Aim of the exercise:
Print every line of text in the records below exactly as it appears, keeping the original order and line breaks. Leave out the picture markers.

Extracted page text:
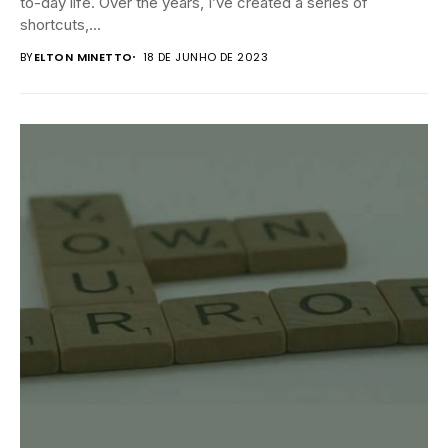
to-day life. Over the years, I’ve created a series of
shortcuts,...
BY
ELTON MINETTO
18 DE JUNHO DE 2023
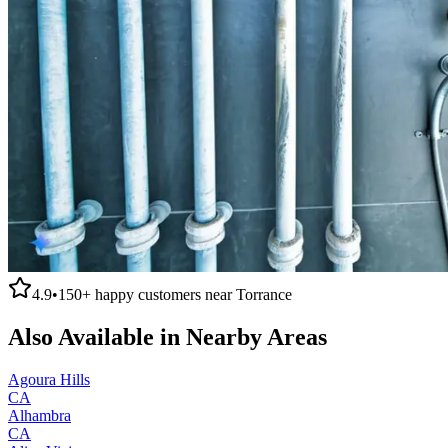
4.9
•
150+
happy customers near
Torrance
Also Available in Nearby Areas
Agoura Hills
CA
Alhambra
CA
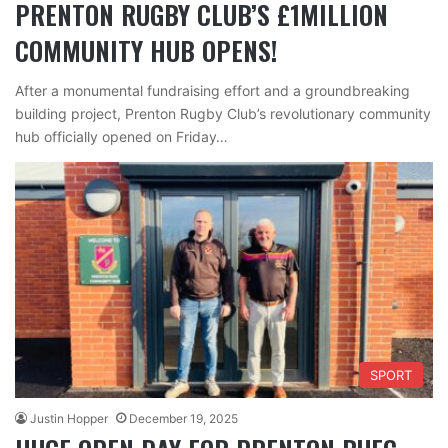
PRENTON RUGBY CLUB’S £1MILLION
COMMUNITY HUB OPENS!
After a monumental fundraising effort and a groundbreaking
building project, Prenton Rugby Club’s revolutionary community
hub officially opened on Friday…
SPORT
Justin Hopper
December 19, 2025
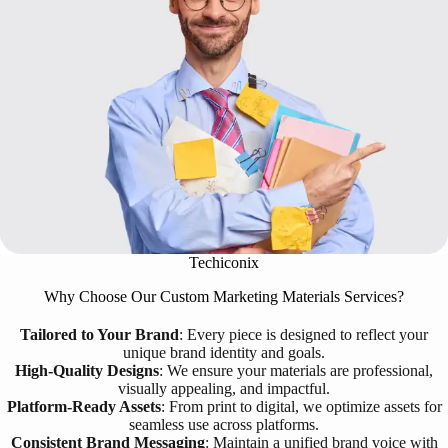
Techiconix
Why Choose Our Custom Marketing Materials Services?
Tailored to Your Brand
: Every piece is designed to reflect your
unique brand identity and goals.
High-Quality Designs
: We ensure your materials are professional,
visually appealing, and impactful.
Platform-Ready Assets
: From print to digital, we optimize assets for
seamless use across platforms.
Consistent Brand Messaging
: Maintain a unified brand voice with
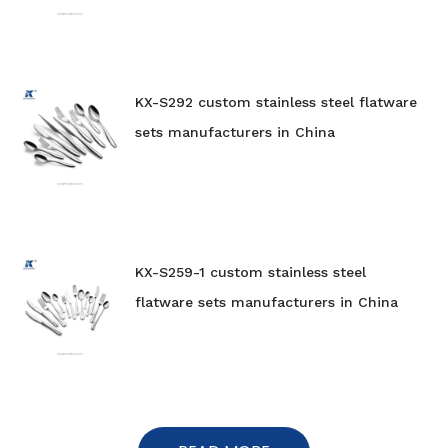
KX-S292 custom stainless steel flatware
sets manufacturers in China
KX-S259-1 custom stainless steel
flatware sets manufacturers in China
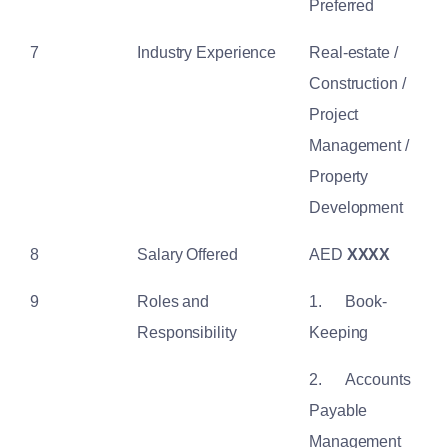
Preferred
7
Industry Experience
Real-estate /
Construction /
Project
Management /
Property
Development
8
Salary Offered
AED
XXXX
9
Roles and
1.
Book-
Responsibility
Keeping
2.
Accounts
Payable
Management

Result below:
to-day life. Over the years, I’ve created a series of
shortcuts,...
BY
ELTON MINETTO
18 DE JUNHO DE 2023
4.9
•
150+
happy customers near
Torrance
Also Available in Nearby Areas
Agoura Hills
CA
Alhambra
CA
PRENTON RUGBY CLUB’S £1MILLION
COMMUNITY HUB OPENS!
After a monumental fundraising effort and a groundbreaking
building project, Prenton Rugby Club’s revolutionary community
hub officially opened on Friday…
SPORT
Justin Hopper
December 19, 2025
Techiconix
Why Choose Our Custom Marketing Materials Services?
Tailored to Your Brand
: Every piece is designed to reflect your
unique brand identity and goals.
High-Quality Designs
: We ensure your materials are professional,
visually appealing, and impactful.
Platform-Ready Assets
: From print to digital, we optimize assets for
seamless use across platforms.
Consistent Brand Messaging
: Maintain a unified brand voice with
KX-S292 custom stainless steel flatware
sets manufacturers in China
KX-S259-1 custom stainless steel
flatware sets manufacturers in China
Preferred
7
Industry Experience
Real-estate /
Construction /
Project
Management /
Property
Development
8
Salary Offered
AED
XXXX
9
Roles and
1.
Book-
Responsibility
Keeping
2.
Accounts
Payable
Management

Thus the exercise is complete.